Iranian Assassination Plot in Denmark

On Oct. 30, the Danish intelligence agency PET announced it had foiled an Iranian assassination plot on its soil against the leader of the Arab Struggle Movement for the Liberation of Ahvaz (ASMLA), a separatist group in Iran. This follows the assassination of another leader of the ASMLA in the Netherlands in November 2017 and a foiled Iranian terrorist attack targeting a Mujahedin-e-Khalq (MEK) rally in France in June. Israel’s Mossad agency reportedly helped PET find the suspect, who was extradited from Sweden on Oct. 21.

Denmark recalled its ambassador from Iran and reportedly discussed additional sanctions on Iran with other European nations on Nov. 19. 

Alleged Hezbollah terror plot in Argentina

In mid-November, Argentinian police arrested suspected operatives of the Iranian-backed terror group Hezbollah who reportedly admitted they were planning to attack Jewish targets in the country.

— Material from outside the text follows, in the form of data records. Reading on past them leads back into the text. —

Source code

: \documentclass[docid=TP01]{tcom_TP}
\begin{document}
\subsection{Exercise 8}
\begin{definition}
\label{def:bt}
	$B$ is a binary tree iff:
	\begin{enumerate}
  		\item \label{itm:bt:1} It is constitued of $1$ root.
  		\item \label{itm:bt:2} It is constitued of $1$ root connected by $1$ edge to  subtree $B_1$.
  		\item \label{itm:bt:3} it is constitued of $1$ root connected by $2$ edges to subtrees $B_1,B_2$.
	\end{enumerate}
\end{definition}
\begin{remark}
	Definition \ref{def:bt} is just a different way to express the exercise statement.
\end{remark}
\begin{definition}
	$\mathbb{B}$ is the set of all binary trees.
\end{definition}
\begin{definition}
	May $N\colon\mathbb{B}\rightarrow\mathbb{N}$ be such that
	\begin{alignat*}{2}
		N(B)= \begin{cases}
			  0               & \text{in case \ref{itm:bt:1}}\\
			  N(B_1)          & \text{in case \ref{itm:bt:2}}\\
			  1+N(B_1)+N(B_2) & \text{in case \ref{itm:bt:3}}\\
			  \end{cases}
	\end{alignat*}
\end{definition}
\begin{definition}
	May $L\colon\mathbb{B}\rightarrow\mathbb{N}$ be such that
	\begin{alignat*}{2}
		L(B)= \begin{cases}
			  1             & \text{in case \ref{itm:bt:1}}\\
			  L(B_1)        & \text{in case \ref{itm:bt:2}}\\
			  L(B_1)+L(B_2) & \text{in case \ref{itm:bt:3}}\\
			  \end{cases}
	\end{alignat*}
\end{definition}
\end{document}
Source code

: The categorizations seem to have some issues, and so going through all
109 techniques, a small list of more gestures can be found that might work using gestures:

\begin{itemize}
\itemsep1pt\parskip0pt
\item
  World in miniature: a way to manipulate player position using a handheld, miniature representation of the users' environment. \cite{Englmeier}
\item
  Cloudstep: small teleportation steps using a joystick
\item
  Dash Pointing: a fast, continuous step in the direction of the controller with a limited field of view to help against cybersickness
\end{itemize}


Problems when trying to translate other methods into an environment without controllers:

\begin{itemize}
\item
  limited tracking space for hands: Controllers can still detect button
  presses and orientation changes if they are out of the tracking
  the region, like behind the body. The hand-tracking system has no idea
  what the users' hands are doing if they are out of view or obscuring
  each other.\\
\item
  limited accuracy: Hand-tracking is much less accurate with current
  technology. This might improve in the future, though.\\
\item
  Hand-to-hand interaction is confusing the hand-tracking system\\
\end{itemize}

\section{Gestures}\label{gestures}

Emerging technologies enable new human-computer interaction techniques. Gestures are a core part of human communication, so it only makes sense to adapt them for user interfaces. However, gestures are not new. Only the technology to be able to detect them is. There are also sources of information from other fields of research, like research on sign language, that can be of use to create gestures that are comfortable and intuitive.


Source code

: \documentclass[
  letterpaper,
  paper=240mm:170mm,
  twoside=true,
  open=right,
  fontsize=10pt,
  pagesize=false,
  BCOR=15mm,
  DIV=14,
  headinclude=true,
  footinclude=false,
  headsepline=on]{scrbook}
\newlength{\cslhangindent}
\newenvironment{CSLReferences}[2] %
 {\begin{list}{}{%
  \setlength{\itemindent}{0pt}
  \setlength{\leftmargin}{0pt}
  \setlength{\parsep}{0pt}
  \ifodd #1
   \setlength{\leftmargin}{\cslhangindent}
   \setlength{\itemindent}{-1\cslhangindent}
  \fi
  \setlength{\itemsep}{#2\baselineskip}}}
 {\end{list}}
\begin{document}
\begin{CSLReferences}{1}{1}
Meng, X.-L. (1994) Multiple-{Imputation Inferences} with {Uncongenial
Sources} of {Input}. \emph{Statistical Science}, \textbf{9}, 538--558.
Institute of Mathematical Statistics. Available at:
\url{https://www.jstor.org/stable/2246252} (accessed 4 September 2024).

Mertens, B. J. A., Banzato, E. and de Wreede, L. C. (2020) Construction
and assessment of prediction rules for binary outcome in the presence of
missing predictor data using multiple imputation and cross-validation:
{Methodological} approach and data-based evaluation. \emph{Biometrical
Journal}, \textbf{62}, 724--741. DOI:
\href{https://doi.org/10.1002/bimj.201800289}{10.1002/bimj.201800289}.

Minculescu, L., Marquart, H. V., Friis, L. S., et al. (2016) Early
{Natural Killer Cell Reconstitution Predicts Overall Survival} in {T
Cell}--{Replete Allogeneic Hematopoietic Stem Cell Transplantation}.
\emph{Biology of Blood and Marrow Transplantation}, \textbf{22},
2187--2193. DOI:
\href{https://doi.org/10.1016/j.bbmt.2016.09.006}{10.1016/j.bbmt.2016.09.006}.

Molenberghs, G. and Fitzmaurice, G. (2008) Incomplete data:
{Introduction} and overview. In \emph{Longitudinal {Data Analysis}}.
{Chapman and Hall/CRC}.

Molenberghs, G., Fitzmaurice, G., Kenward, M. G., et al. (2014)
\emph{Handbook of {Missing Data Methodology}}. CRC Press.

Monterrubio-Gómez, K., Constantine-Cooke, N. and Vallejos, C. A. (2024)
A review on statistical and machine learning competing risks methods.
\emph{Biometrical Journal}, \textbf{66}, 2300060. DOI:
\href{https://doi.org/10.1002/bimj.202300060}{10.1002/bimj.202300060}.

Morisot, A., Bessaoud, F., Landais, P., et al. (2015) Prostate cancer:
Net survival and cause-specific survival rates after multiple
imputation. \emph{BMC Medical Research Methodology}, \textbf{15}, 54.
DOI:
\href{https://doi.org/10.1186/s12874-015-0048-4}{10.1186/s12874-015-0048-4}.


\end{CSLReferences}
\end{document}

Authorities, acting on intelligence provided by the Israeli Mossad, arrested two brothers and a cousin in Buenos Aires, and confiscated a number of guns, as well as explosive material.

In 1994, a Hezbollah truck bomb destroyed the AMIA Jewish community centre in Buenos Aires, killing 85 people.

Israel-Gulf States ties expand

On October 26, Israeli Prime Minister Binyamin Netanyahu and several senior officials publicly visited Oman to meet with its ruler, Sultan Qaboos. It was the first such delegation since 1996. Shortly after the visit, Oman’s Foreign Minister called for Arabs states to recognise Israel. 

A couple of weeks later, Israeli Transport Minister Yisrael Katz attended a transportation conference in Oman and presented his plan for a regional railway which would connect Israel to the Persian Gulf at Muscat, passing through Jordan and Saudi Arabia.

On Oct. 28, Israel’s Sports and Culture Minister Miri Regev made the first ever public visit by an Israeli minister to the United Arab Emirates to watch the Israeli Judoka team compete in a tournament. Unlike in past sporting events in the UAE, the Israeli team was allowed to compete under its own flag, and when Israeli Sagi Muki received a gold medal, Israel’s national anthem Hatikvah was played. 

Former German concentration camp guard charged

A former SS enlisted man Johann Rehbogen, 94, went on trial in Germany on Nov. 6, accused of hundreds of counts of accessory to murder for the years he served as a guard at the Nazis’ Stutthof concentration camp. 

While Rehbogen is not linked to a specific crime, more than 60,000 people were killed at Stutthof and prosecutors argue that as a guard, he was an accessory to at least hundreds of those deaths.